### TASK STATEMENT
Output the lines of the listing starting with the line that contains "class: Magnoliopsida" and going on through the end of the listing, both ends included. Leave the pictures out of your answer.
---------- DATA EXTRACT ----------
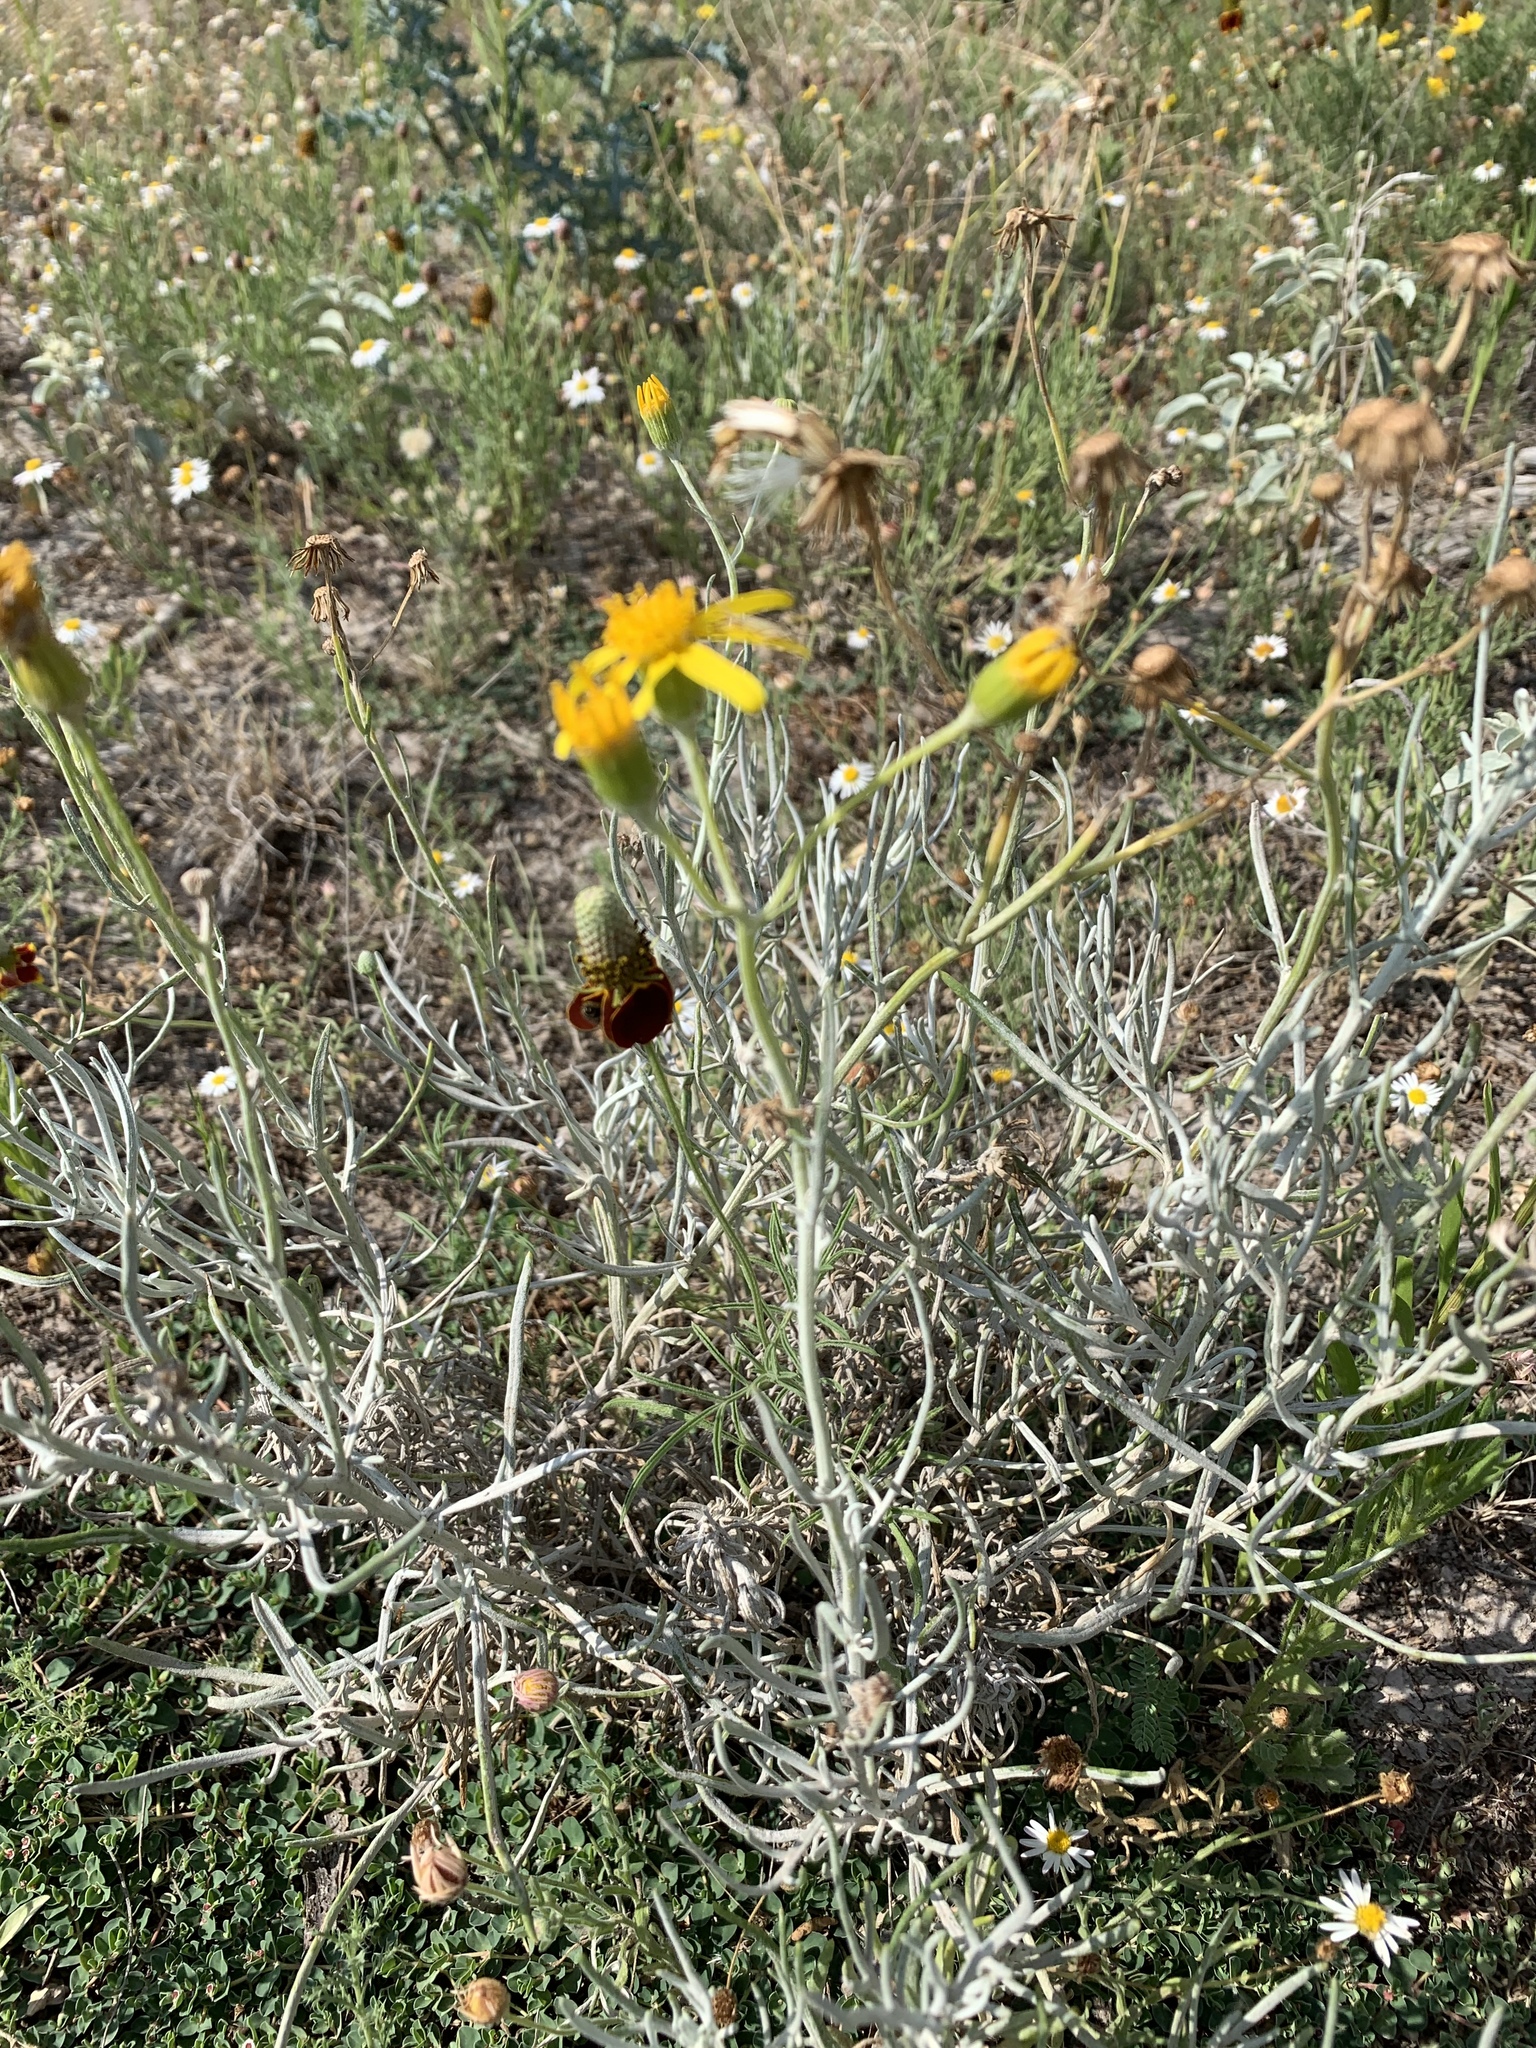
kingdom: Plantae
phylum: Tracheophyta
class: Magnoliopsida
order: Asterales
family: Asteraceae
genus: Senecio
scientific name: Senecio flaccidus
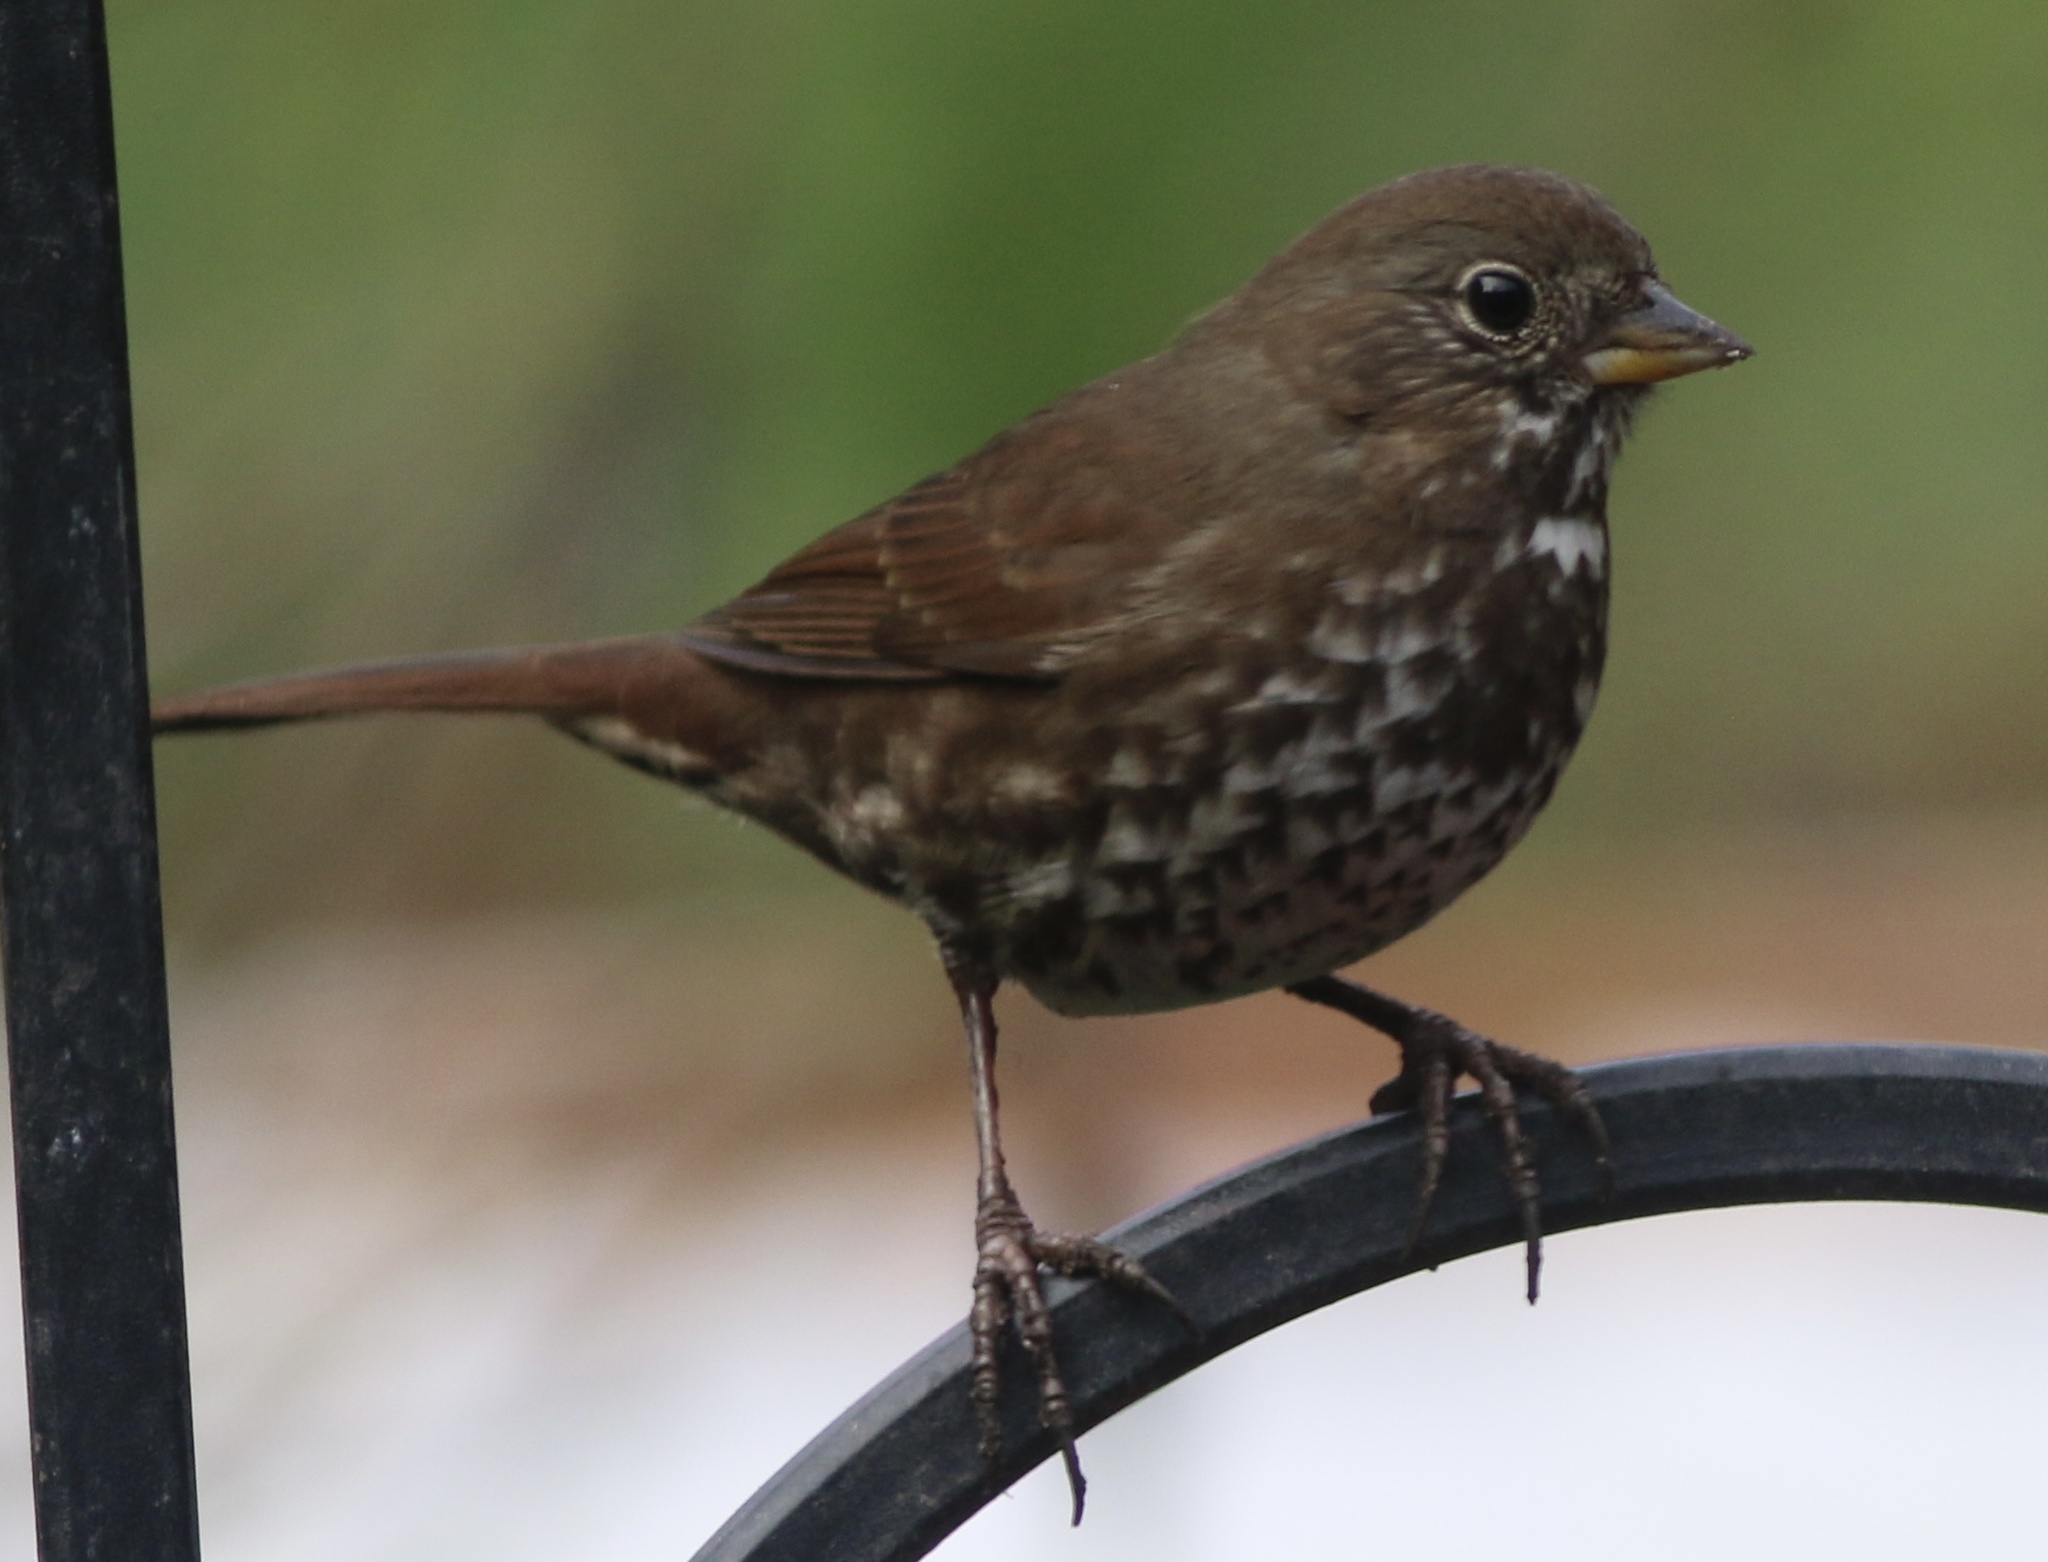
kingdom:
----------
### EXPECTED ANSWER
class: Magnoliopsida
order: Asterales
family: Asteraceae
genus: Senecio
scientific name: Senecio flaccidus
kingdom:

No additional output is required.